循環バッファ・アクセス

循環バッファ( Circular Buffer )はFIFO ( First In First Out )構造を実装する方法の一つです。FIFOは名前のとおり最初に入れたデータがあとに入れたデータに押し出されるようなところてん式バッファであり、リアルタイム処理ではちょっとデータを溜め込むためによく使われます。FIFOをプログラムで実装する場合、メモリー上の固定配列をバッファとして使い、FIFOの先頭と末尾を指し示すポインタを組にして実現するのが普通のやり方です。この場合ポインタが配列の上をぐるぐる回ることから循環バッファと呼ばれます。

信号処理では「過去N個のデータ」に対して処理をすることが多くあります。この場合、N+1番目に古いデータは押し出されて捨てられますので、実装はまさに循環バッファで行うことになります。この「過去N個のデータ」に対する処理が余りにも頻繁に現れるため、DSPは循環バッファ・アクセスをオーバーヘッド無しで行うようなアーキテクチャーを持つのが普通です。

ADSP-2191の循環バッファ・アクセスはDAGの中にハードウェアとして実装されています。DAGの8本のインデックス・レジスタIxは16ビットのリニア・アクセス・ポインタですが、Lx、Bxと組み合わせて使うことで循環バッファ・アクセス・モードで使うことができるようになっています。アドレッシングで説明したように、MxレジスタはIxレジスタとの組み合わせを命令で明示的に指定します。これに対してLxとBxはIxと常に暗黙の組み合わせを形成しています。組になるのはxの値が同じレジスタ・セットです。つまり、

という組み合わせです。これはハードウェアで固定しているので変更はできません。

Ixによるアクセスを循環モードにするには、Lxに非0の値を設定します。Lxが0のとき、Ixはリニア・アクセスを行います。LxがNの時、Ixは長さNのバッファを循環アクセスします。ではバッファの先頭はどうやって決めるのでしょうか。バッファの先頭アドレスはBxで指定します。Bxの値は循環アクセスの間不変であり、リニアー・アクセスの時には無視されます。

循環アクセスを開始するとき、Ixの初期値はBxが示すアドレスとBx+Lxが示すアドレスの間になければなりません。

少し例を見てみましょう。下のプログラムはEZ-KIT Liteで動かすことができます。
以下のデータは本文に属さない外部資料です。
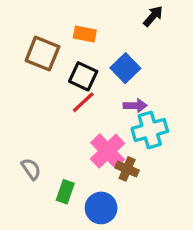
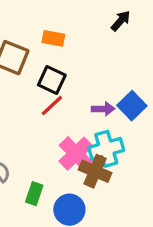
blue square: (125, 68) -> (132, 106), moved
cyan cross: (150, 130) -> (106, 149), moved
brown cross: (127, 169) -> (95, 171), size x1.4

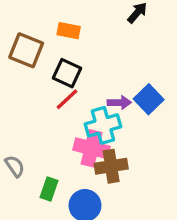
cyan cross: (106, 149) -> (103, 125), moved
pink cross: (76, 154) -> (92, 148), turned -32
brown cross: (95, 171) -> (111, 166), turned -32

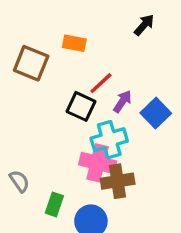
black square: (67, 73) -> (81, 106), moved
red line: (67, 99) -> (101, 83), moved
purple arrow: (119, 103) -> (123, 101), moved, turned -55

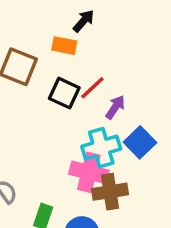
black arrow: (144, 25) -> (84, 21), moved
black square: (81, 106) -> (64, 93), moved
blue square: (156, 113) -> (140, 142), moved

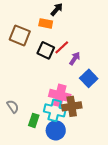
cyan cross: (101, 148) -> (55, 110), moved, turned 30

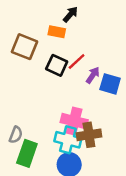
blue square: (89, 78) -> (110, 84), moved, turned -30
gray semicircle: (13, 106) -> (16, 135), turned 56
green rectangle: (34, 120) -> (27, 153), moved, size x1.5

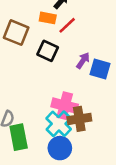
red line: (77, 62) -> (67, 25), moved
cyan cross: (68, 140) -> (59, 124), turned 30
green rectangle: (27, 153) -> (19, 137), turned -30

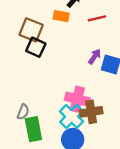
red line: (67, 25) -> (97, 18), moved, turned 30
black square: (48, 51) -> (36, 47), moved

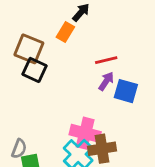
orange rectangle: (61, 16) -> (65, 32), turned -70
red line: (97, 18) -> (106, 60), moved

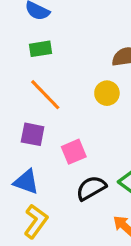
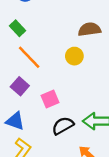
green rectangle: (40, 49) -> (17, 28), moved, turned 56
purple square: (33, 134) -> (20, 86), turned 30

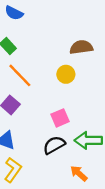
pink square: (50, 99) -> (60, 118), moved

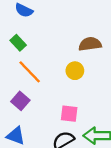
pink square: (60, 118) -> (69, 114), turned 30

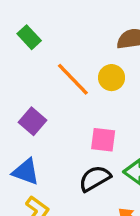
orange line: (30, 72) -> (73, 79), moved

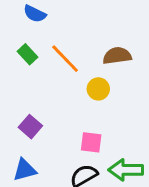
orange line: (73, 79) -> (65, 59), moved
blue triangle: (26, 172) -> (25, 170), turned -35

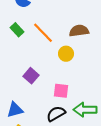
purple square: (30, 127) -> (31, 76), moved

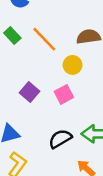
pink square: (61, 91) -> (64, 94), moved, turned -35

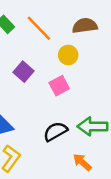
purple square: (30, 92) -> (24, 72), moved

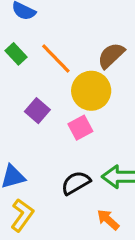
brown semicircle: (85, 26) -> (111, 55), turned -35
yellow circle: (68, 55) -> (91, 91), size x1.6

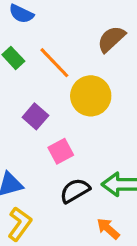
brown semicircle: (111, 55) -> (111, 39), moved
pink square: (80, 128) -> (61, 151), moved

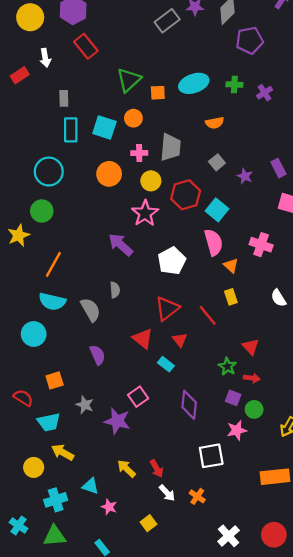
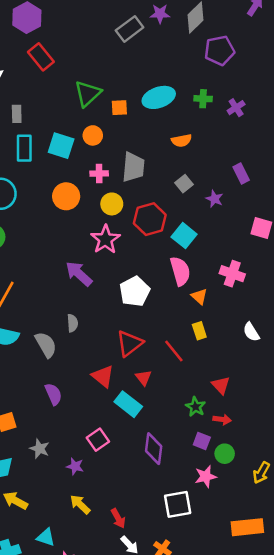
purple rectangle: (278, 168) -> (241, 173), moved
cyan rectangle: (166, 364) -> (128, 404), size x1.5
purple star: (117, 421) -> (75, 466), size x0.6
yellow arrow: (126, 469) -> (80, 504), moved

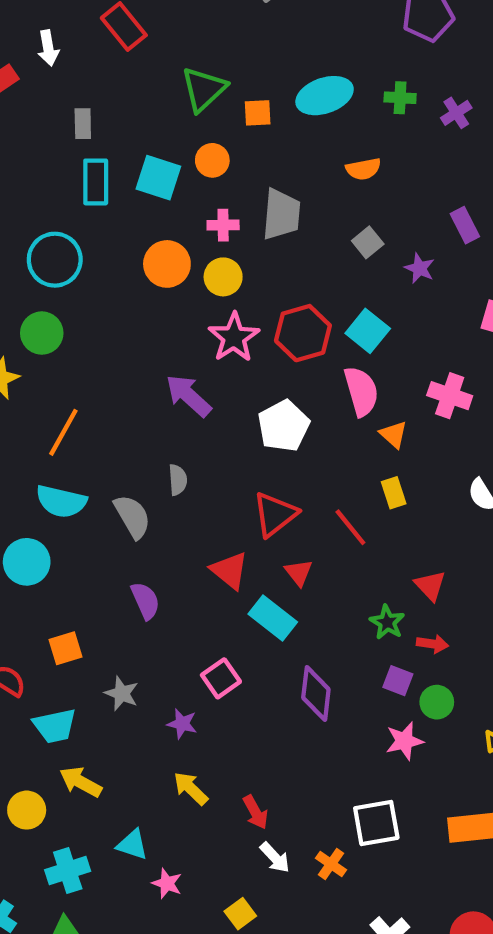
yellow circle: (112, 204) -> (223, 277), moved
red hexagon: (150, 219) -> (303, 333), moved
white square: (178, 504) -> (376, 823), moved

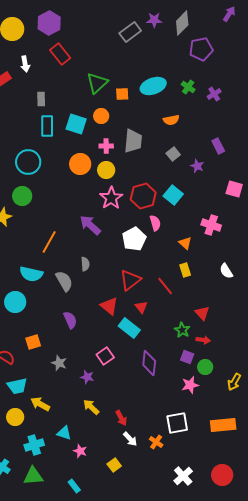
green cross: (400, 98) -> (188, 87), turned 32
pink semicircle: (361, 391) -> (155, 223), moved, size x0.7
orange line: (63, 432) -> (49, 242), moved
cyan trapezoid: (55, 726) -> (17, 386), moved

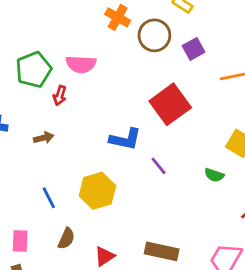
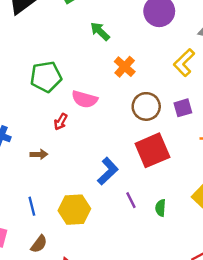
brown circle: (154, 35) -> (146, 106), moved
green pentagon: (34, 70) -> (46, 77), moved
blue L-shape: (125, 139) -> (108, 171), turned -68
green semicircle: (214, 175) -> (161, 208), moved, turned 63

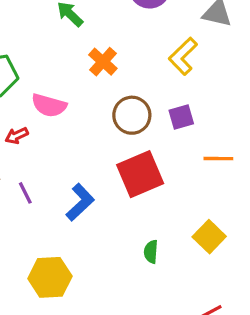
red arrow: (61, 122) -> (17, 136), turned 35
purple line: (131, 200) -> (25, 193), moved
yellow hexagon: (74, 210) -> (50, 277), moved

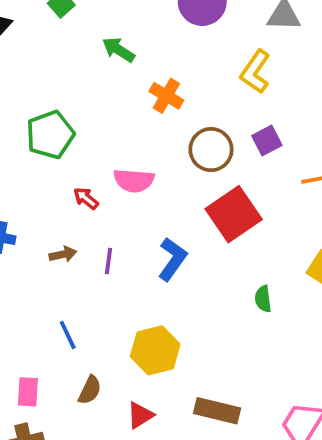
pink semicircle: (49, 105) -> (134, 180), moved
red arrow: (17, 136) -> (86, 198), turned 75
purple line: (25, 193) -> (108, 261), turned 45

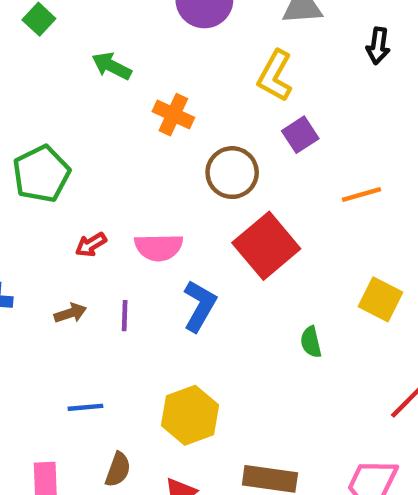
purple square: (267, 141) -> (300, 135), moved
pink semicircle: (134, 180) -> (159, 247), moved
red arrow: (86, 198) -> (91, 245), turned -64
blue line: (68, 335) -> (85, 407), turned -64

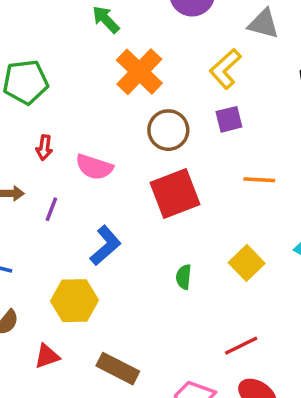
orange cross: (173, 115) -> (139, 72), size x1.5
red arrow: (91, 245) -> (44, 148), turned -70
blue L-shape: (200, 306) -> (105, 245), moved

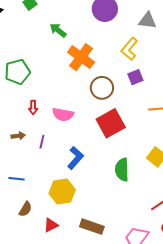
green semicircle: (184, 277) -> (122, 170), size x1.6

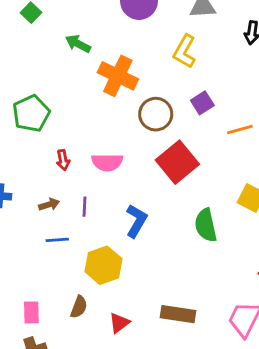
purple square: (135, 77) -> (202, 103), moved
blue line: (17, 179) -> (57, 240), moved
yellow hexagon: (62, 191) -> (103, 265), moved

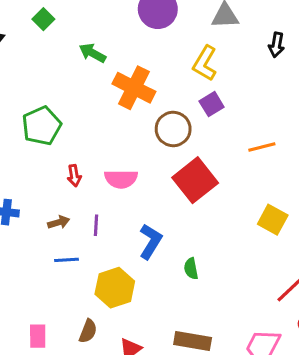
purple square: (202, 103) -> (212, 104), moved
green semicircle: (206, 225) -> (191, 269), moved, size x0.6

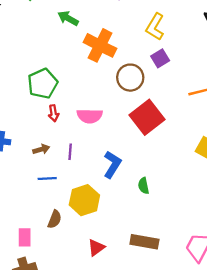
green pentagon: (42, 126) -> (43, 84), moved
brown semicircle: (88, 331) -> (55, 219), moved

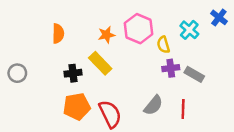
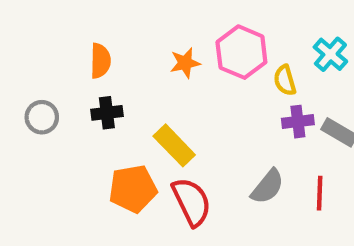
yellow rectangle: (100, 63) -> (174, 145), moved
gray circle: (17, 73) -> (42, 117), moved
black cross: (73, 73) -> (107, 113), moved

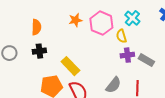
cyan cross: (330, 54) -> (132, 18), moved
orange star: (185, 63) -> (75, 20), moved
#include <def219x.h>        // B0 レジスタのマクロ定義をインクルード

.section/dm data1;
.var buf[8];                // バッファを確保。長さは 8
.section/pm program;
.global _main;
.extern _exit;
_main:

        ax0=buf;            // バッファアドレス取得
        reg(B0)=ax0;        // B0 はレジスタ空間にあるので注意
        i0=buf;             // I0 にバッファアドレスを設定
        l0=length(buf);     // L0 にバッファ長を設定
        m0=3;               // 3 ワードおきのアクセス
        ax0=0xa5a5;         // バッファに書き込むデータ

        dm(i0+=m0)=ax0;     // buf[0]
        dm(i0+=m0)=ax0;     // buf[3]
        dm(i0+=m0)=ax0;     // buf[6]
        dm(i0+=m0)=ax0;     // buf[1]   ( 9 を 8 で割った余り )
        dm(i0+=m0)=ax0;     // buf[4]
        dm(i0+=m0)=ax0;     // buf[7]
        dm(i0+=m0)=ax0;     // buf[2]   ( 10 を 8 で割った余り )
        dm(i0+=m0)=ax0;     // buf[6]
        jump    _exit;
 この例では長さ8のバッファを3ごとにアクセスしています。循環バッファの配置は自由です。2の冪の倍数にそろえる必要はありません。B0レジスタはレジスタ空間にマップされているため、専用命令を使ってアクセスします。気をつけてください。

ハードウェアの制限からMxの値はLxより小さなものにしてください。超えた場合どうなるかは未定義です。また、バッファが64KWのページ境界を越えてはいけません。

循環バッファ・モードを使用できるのはPost-Modify with Updateアクセスだけです。この点も注意が必要です。

循環バッファ・モードによるアクセスは、バッファの終端検出オーバーヘッドがまったくありません。この検出は普通にプログラムで実装すると1アクセス毎に実行しなければならないため、畳み込み演算時に耐えられないほど速度が低下します。循環バッファ・モードは本当の意味でDSPに必須の機能なのです。